VESTES LITURGICAS SACERDOTAIS

VESTES LITÚRGICAS – Na missa o sacerdote reveste-se dos seis ornamentos seguintes: o amito, a alva, o cordão ou cíngulo, o manipulo, a estola e a casula. Foi o próprio Deus, no antigo Testamento, quem determinou os diferentes vestuários sagrados que deveriam ser utilizados pelos ministros conforme a natureza do culto a ser prestado. S. Jerônimo, ao comentar o que diz Ezequiel sobre o culto divino:“Não devemos entrar no Santo dos Santos, nem celebrar os sacramentos do Senhor trajando roupas comuns de uso diário… A religião divina tem um traje para o ministério e outro para o uso comum”.A alva é uma veste de linho branco que desce até aos pés. No Oriente era uso vestir uma longa veste branca em certas circunstâncias, por exemplo, nos casamentos, em que o convidado recebia a veste nupcial em casa dos esposos. Jesus Cristo faz alusão a esse uso na parábola do festim das bodas (S. Mat. XXII, 12). Quanto ao simbolismo, a alva recebeu desde o início da cristandade um significado particular de pureza e incorruptibilidade. Como veste litúrgica especial dos sacerdotes, é lembrada, no Ocidente (398), pelo cânon 60 do chamado IV concílio de Cartago.

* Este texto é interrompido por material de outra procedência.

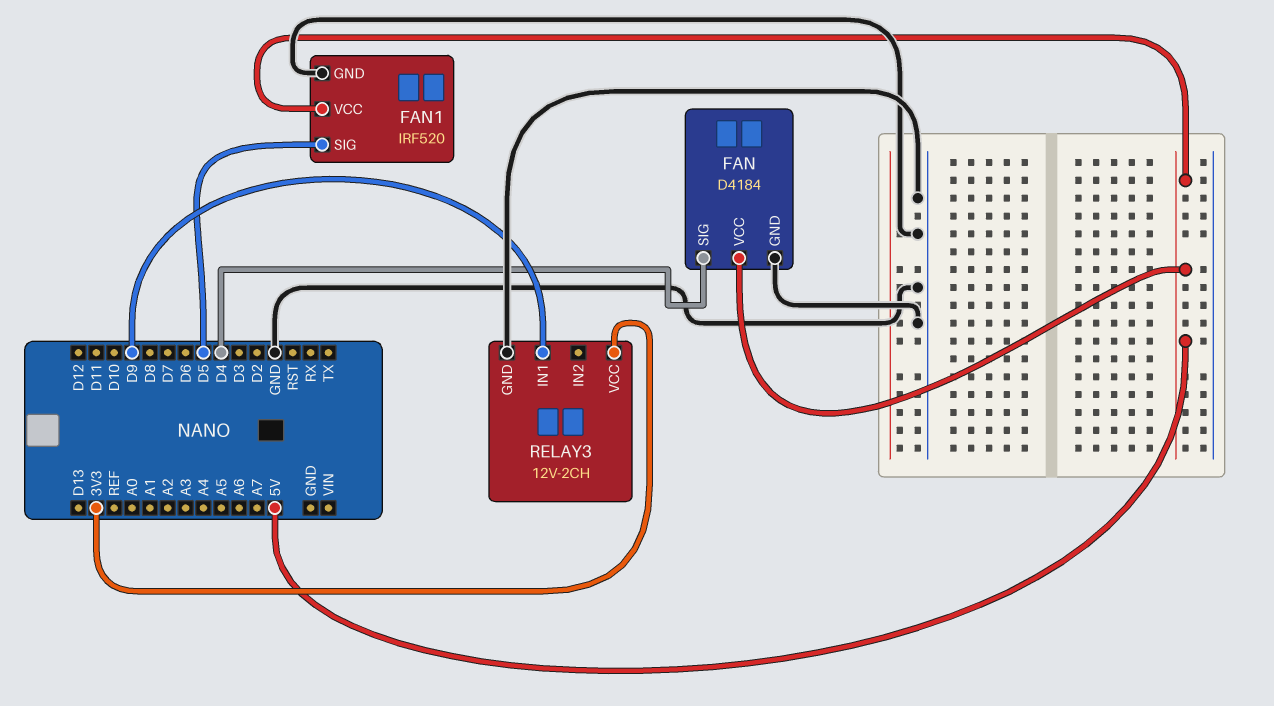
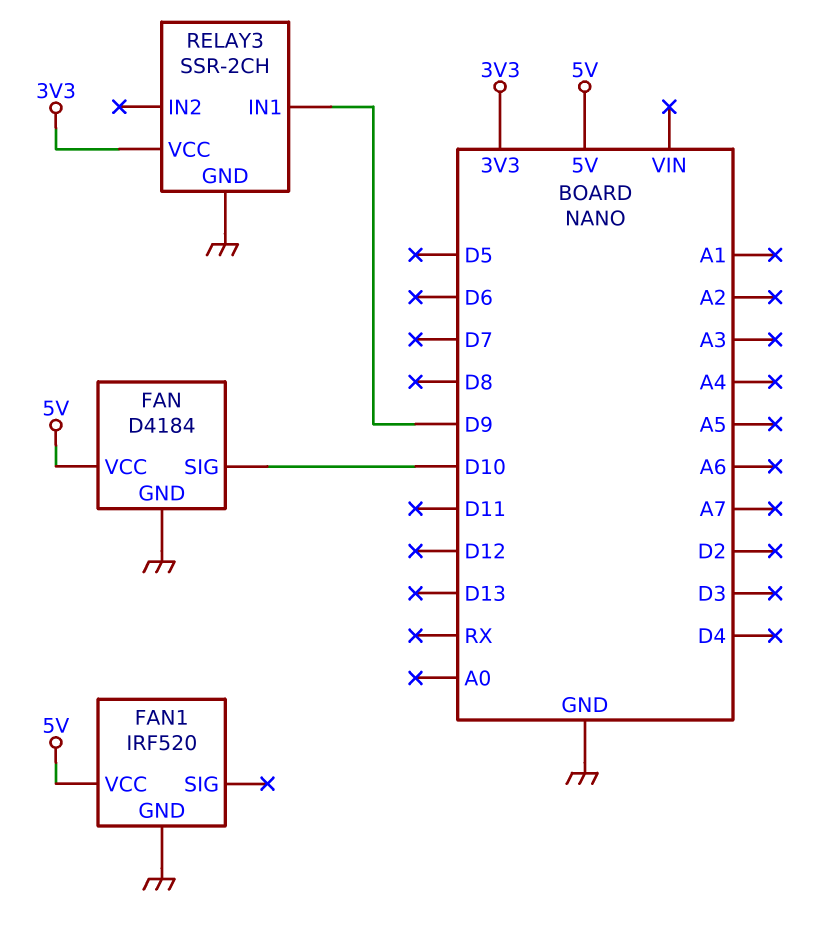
FAN pin SIG: D4 -> D10
FAN1 pin SIG: D5 -> none
RELAY3: 12V-2CH -> SSR-2CH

O cíngulo ou cordão serve para segurar as longas pregas na veste, que impediria o passo ao sacerdote. Os Orientais cingem assim a veste para as suas viagens e ocupações; foi assim que Tobias, procurando um companheiro, encontrou um homem com os rins cingidos e pronto para caminhar (Tob.V,5). O simbolismo deste vestido foi indicado por Jesus Cristo mesmo, quando disse: «Cingi vossos rins» (S. Luc. XII, 35). O cíngulo tem seu uso litúrgico acenado por Celestino I, na epístola aos bispos da Gália (428) tornando a propor a tradicional interpretação simbólica de Lc 12, 35.
O amito é um pano de linho branco de que os Orientais se serviam para cobrir o pescoço, e com que os sacerdotes envolviam a cabeça (como o capuz dos religiosos) para serem menos facilmente distraídos durante o sacrifício. Este costume foi conservado em várias ordens religiosas, mas hoje não se coloca senão sobre o os ombros. No amito, vê-se simbolizada a reserva no uso da língua.
A casula é uma veste munida de uma abertura para a cabeça, que cobre o peito e as costas, descendo até aos joelhos. Primitivamente era um longo manto fechado de todos os lados, de onde vem o seu nome de casula, que quere dizer casa pequena. A casula, para autores medievais como Ruperto de Deutz (De div. Off. 1, 22), representaria, a veste de Cristo, isto é, a Igreja.
A estola é vestida cruzada no peito (cân. 4 do sínodo de Braga de 675). Para Amalário é sinal-emblema de humildade, e representa o jugo de Cristo, onus leve ac suave (Lib. off. II, 20 e 26,2)
O manipulo era primitivamente um lenço de linho que o sacerdote levava no braço esquerdo para limpar o rosto; simboliza o feixe de boa obras que se deve apanhar. O Pontifical Romano do século XIII, interpreta também como símbolo das boas obras (IX, 6). A estola provém sem dúvida da guarnição da antiga toga, insígnia da mais alta dignidade romana. Com as suas duas extremidades pendentes do pescoço sobre o peito, é o símbolo da dignidade sacerdotal: o sacerdote serve-se dela em todas as funções litúrgicas.